In signing SB4 into law Governor Brown stated: “we ought to give science a chance before deciding on a ban on fracking,” and that the study will be “the most comprehensive environmental analysis of fracking to date.”

But five weeks later, Governor Brown said that the study may take as long as 18 months.

This delay threatens one of the signature accomplishments of SB4 – the study of acidization and fracking impacts, which would be the first in the nation. The delay simultaneously highlights one of SB4’s biggest failings: it permits fracking and acidization to occur even though we don’t know how much it threatens environmental and public health. In effect, SB4 acquiesces Californians status as fracking guinea pigs.

On November 15, DOGGR is set to release draft regulations for fracking; regulations that will undoubtedly be friendly to the industry. These regulations will be in place until the results of the study are released, leaving California at the mercy of the oil industry.

Beyond just the delay, we have cause for concern about the quality of the study because of the agency in charge of it.  Filled with political appointees, the California Division of Oil, Gas, and Geothermal Resources (DOGGR), has for decades ignored the environmental and health risks of oil and gas. And, as typical with state oil and gas regulatory agencies across the country, DOGGR lacks the manpower and funding to oversee the state’s 50,000+ active wells, not to mention the thousands of new wells that may be drilled in the Monterey Shale over the next few years.

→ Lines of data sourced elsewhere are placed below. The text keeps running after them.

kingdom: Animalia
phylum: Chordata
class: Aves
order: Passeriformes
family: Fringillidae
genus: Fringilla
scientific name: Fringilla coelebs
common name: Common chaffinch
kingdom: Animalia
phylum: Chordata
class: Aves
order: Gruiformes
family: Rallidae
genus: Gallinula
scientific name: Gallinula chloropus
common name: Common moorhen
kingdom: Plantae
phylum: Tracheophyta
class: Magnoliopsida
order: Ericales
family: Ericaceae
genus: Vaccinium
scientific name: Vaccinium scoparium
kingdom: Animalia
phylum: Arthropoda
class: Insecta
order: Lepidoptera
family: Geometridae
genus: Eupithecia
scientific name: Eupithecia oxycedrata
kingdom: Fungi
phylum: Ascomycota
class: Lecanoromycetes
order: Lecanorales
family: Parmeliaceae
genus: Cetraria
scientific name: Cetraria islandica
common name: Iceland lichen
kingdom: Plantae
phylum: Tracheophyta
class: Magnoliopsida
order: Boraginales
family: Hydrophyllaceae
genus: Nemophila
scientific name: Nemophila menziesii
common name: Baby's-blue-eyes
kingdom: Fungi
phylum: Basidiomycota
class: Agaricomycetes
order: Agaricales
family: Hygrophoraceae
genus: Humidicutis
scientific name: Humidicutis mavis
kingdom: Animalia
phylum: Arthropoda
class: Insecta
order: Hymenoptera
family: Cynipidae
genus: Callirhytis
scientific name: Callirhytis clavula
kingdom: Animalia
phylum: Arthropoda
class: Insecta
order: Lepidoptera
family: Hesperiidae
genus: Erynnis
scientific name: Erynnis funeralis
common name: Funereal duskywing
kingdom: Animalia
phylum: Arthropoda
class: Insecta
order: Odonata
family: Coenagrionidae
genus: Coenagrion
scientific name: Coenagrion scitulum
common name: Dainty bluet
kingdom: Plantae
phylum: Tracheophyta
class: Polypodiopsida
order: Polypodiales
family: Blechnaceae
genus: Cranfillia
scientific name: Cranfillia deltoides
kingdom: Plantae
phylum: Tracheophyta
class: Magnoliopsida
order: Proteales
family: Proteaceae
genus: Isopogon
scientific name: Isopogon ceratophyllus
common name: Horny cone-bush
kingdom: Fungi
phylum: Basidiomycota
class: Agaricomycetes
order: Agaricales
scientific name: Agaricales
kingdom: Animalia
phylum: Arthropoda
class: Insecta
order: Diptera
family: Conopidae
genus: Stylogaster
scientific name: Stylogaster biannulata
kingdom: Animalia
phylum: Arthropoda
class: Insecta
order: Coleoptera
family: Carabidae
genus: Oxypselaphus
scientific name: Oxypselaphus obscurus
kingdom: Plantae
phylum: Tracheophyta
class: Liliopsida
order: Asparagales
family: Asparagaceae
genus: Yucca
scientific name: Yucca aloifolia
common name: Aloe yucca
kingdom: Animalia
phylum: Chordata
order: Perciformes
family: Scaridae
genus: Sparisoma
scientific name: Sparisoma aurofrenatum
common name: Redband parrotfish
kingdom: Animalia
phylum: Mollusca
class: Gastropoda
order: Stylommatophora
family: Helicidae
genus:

Governor Brown is correct that more time might allow for a more comprehensive review, but in order to increase credibility of the study, it should be conducted by an independent agency with no ties to the oil industry – one that does not succumb to political pressure. Until the study is complete, a moratorium on well stimulation activities until the “science has a chance to work,” will help protect Californians' health and environment. It is time to put communities first.